How many men have commemorated the waking sensations of their fellow-men, after a night’s debauch; yet at the same time, I am not aware of any one having perfectly conveyed even a passing likeness to the mingled throng of sensations which crowd one’s brain on such an occasion. The doubt of what has passed, by degrees yielding to the half-consciousness of the truth, the feeling of shame, inseparable except to the habitually hard-goer, for the events thus dimly pictured, the racking headache and intense thirst, with the horror of the potation recently indulged in: the recurring sense of the fun or drollery of a story or an incident which provokes us again to laugh despite the jarring of our brain from the shaking.

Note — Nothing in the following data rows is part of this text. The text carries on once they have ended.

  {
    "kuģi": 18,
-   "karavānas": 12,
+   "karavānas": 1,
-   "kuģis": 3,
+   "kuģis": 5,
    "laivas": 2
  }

All this and more most men have felt, and happy are they when their waking thoughts are limited to such, at such times as these—the matter becomes considerably worse, when the following morning calls for some considerable exertion, for which even in your best and calmest moments, you only find yourself equal.
It is truly unpleasant, on rubbing your eyes and opening your ears, to discover that the great bell is ringing the half-hour before your quarterly examination at college, while Locke, Lloyd, and Lucian are dancing a reel through your brain, little short of madness; scarcely less agreeable is it, to learn that your friend Captain Wildfire is at the door in his cab, to accompany you to the Phœnix, to stand within twelve paces of a cool gentleman who has been sitting with his arm in Eau de Cologne for the last half-hour, that he may pick you out “artist-like.” There are, besides these, innumerable situations in which our preparations of the night would appear, as none of the wisest; but I prefer going at once to my own, which, although considerably inferior in difficulty, was not without its own “desagremens.”

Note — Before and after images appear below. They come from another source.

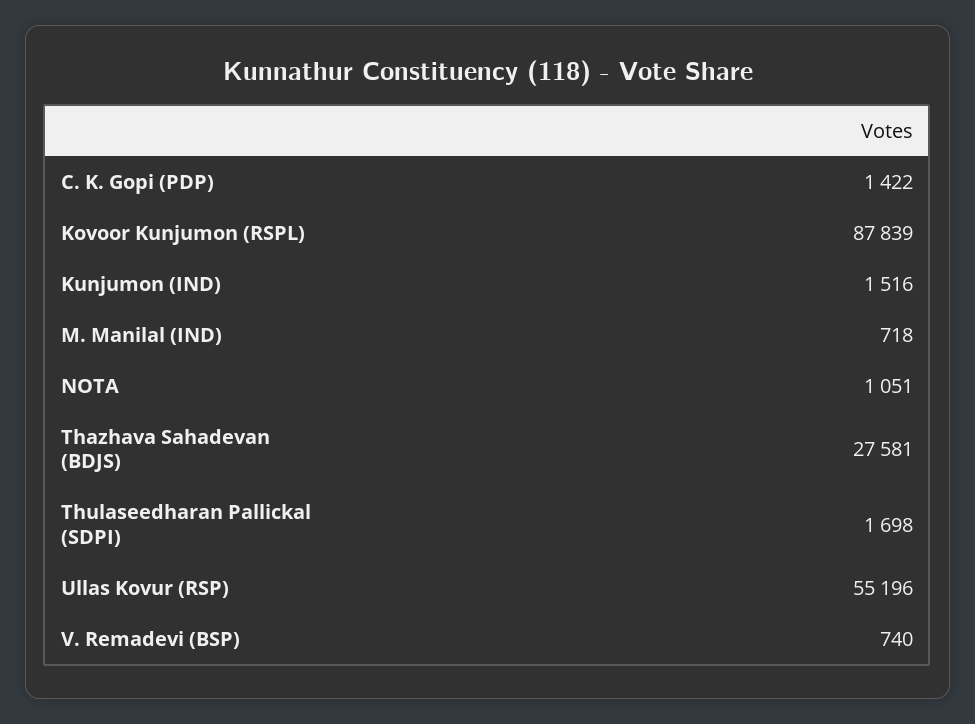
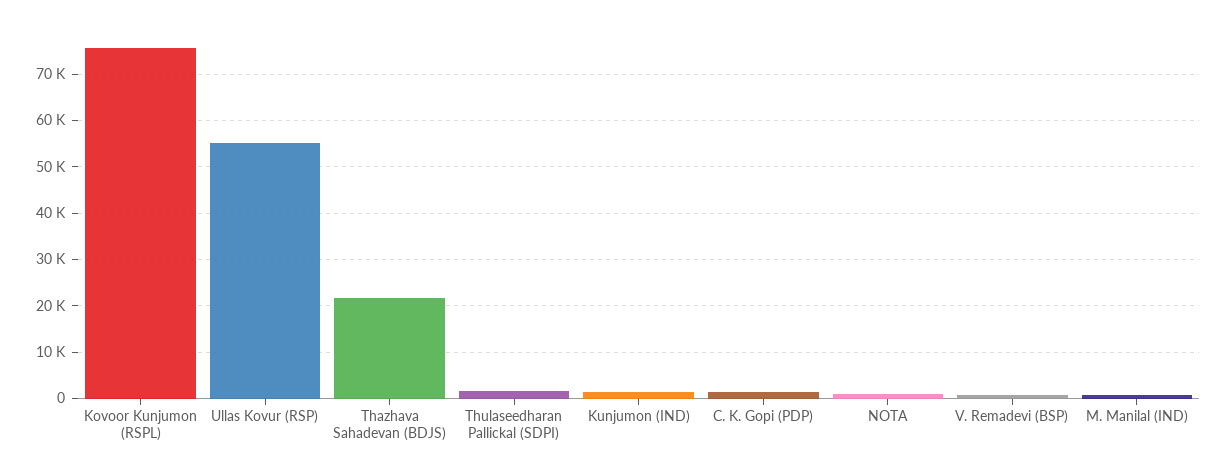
  {
    "C. K. Gopi (PDP)": 1422,
-   "Kovoor Kunjumon (RSPL)": 87839,
+   "Kovoor Kunjumon (RSPL)": 76000,
    "Kunjumon (IND)": 1516,
    "M. Manilal (IND)": 718,
    "NOTA": 1051,
-   "Thazhava Sahadevan (BDJS)": 27581,
+   "Thazhava Sahadevan (BDJS)": 22000,
    "Thulaseedharan Pallickal (SDPI)": 1698,
    "Ullas Kovur (RSP)": 55196,
    "V. Remadevi (BSP)": 740
  }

When I awoke, therefore, on board the “Fire-fly,” the morning after our dinner-party, I was perfectly unable, by any mental process within my reach, to discover where I was. On ship-board I felt I must be—the narrow berth—the gilded and panelled cabin which met my eye, through my half-open curtains, and that peculiar swelling motion inseparable from a vessel in the water, all satisfied me of this fact. I looked about me, but could see no one to give me the least idea of my position. Could it be that we were on our way out to Corfu, and that I had been ill for some time past?
But this cabin had little resemblance to a transport; perhaps it might be a frigate—I knew not. Then again, were we sailing, or at anchor, for the ship was nearly motionless; at this instant a tremendous noise like thunder crashed through my head, and for a moment I expected we had exploded, and would be all blown up; but an instant after I discovered it must be the escape of the steam, and that I was on board a packet ship. Here, then, was some clue to my situation, and one which would probably have elicited all in due season; but just at this moment a voice on deck saved me from any further calculations. Two persons were conversing whose voices were not altogether unknown to me, but why I knew not.

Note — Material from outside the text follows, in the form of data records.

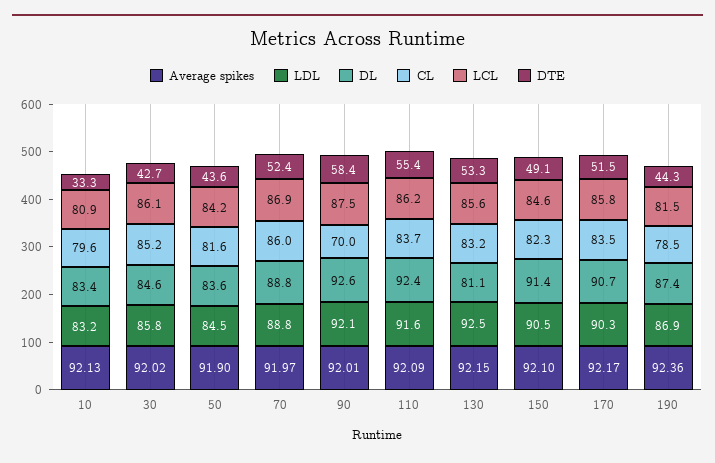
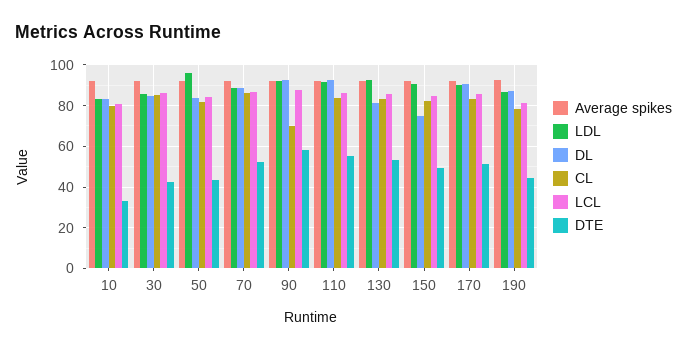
  {
    "Average spikes": {
      "10": 92.13,
      "30": 92.02,
      "50": 91.9,
      "70": 91.97,
      "90": 92.01,
      "110": 92.09,
      "130": 92.15,
      "150": 92.1,
      "170": 92.17,
      "190": 92.36
    },
    "LDL": {
      "10": 83.2,
      "30": 85.8,
-     "50": 84.5,
+     "50": 95,
      "70": 88.8,
      "90": 92.1,
      "110": 91.6,
      "130": 92.5,
      "150": 90.5,
      "170": 90.3,
      "190": 86.9
    },
    "DL": {
      "10": 83.4,
      "30": 84.6,
      "50": 83.6,
      "70": 88.8,
      "90": 92.6,
      "110": 92.4,
      "130": 81.1,
-     "150": 91.4,
+     "150": 75,
      "170": 90.7,
      "190": 87.4
    },
    "CL": {
      "10": 79.6,
      "30": 85.2,
      "50": 81.6,
      "70": 86,
      "90": 70,
      "110": 83.7,
      "130": 83.2,
      "150": 82.3,
      "170": 83.5,
      "190": 78.5
    },
    "LCL": {
      "10": 80.9,
      "30": 86.1,
      "50": 84.2,
      "70": 86.9,
      "90": 87.5,
      "110": 86.2,
      "130": 85.6,
      "150": 84.6,
      "170": 85.8,
      "190": 81.5
    },
    "DTE": {
      "10": 33.3,
      "30": 42.7,
      "50": 43.6,
      "70": 52.4,
      "90": 58.4,
      "110": 55.4,
      "130": 53.3,
      "150": 49.1,
      "170": 51.5,
      "190": 44.3
    }
  }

“Then, Captain, I suppose you consider this as an excellent passage.”
“Yes, of course I do,” replied the captain, “it’s only five hours since we left Howth, and now you see we are nearly in; if we have this run of the tide we shall reach the Head before twelve o’clock.”
“Ha! ha!” said I to myself, “now I begin to learn something. So we have crossed the channel while I was sleeping—not the least agreeable thing for a man to hear who suffers martyrdom from sea sickness—but let me listen again.”
“And that large mountain there—is that Snowdon?”
“No. You cannot see Snowdon; there is too much mist about it; that mountain is Capel Carrig; and there that bold bluff to the eastward, that is Penmen Mawr.”
“Come, there is no time to be lost,” thought I; so springing out of my berth, accoutred as I was, in merely trowsers and slippers, with a red handkerchief fastened night-cap fashion round my head, I took my way through the cabin.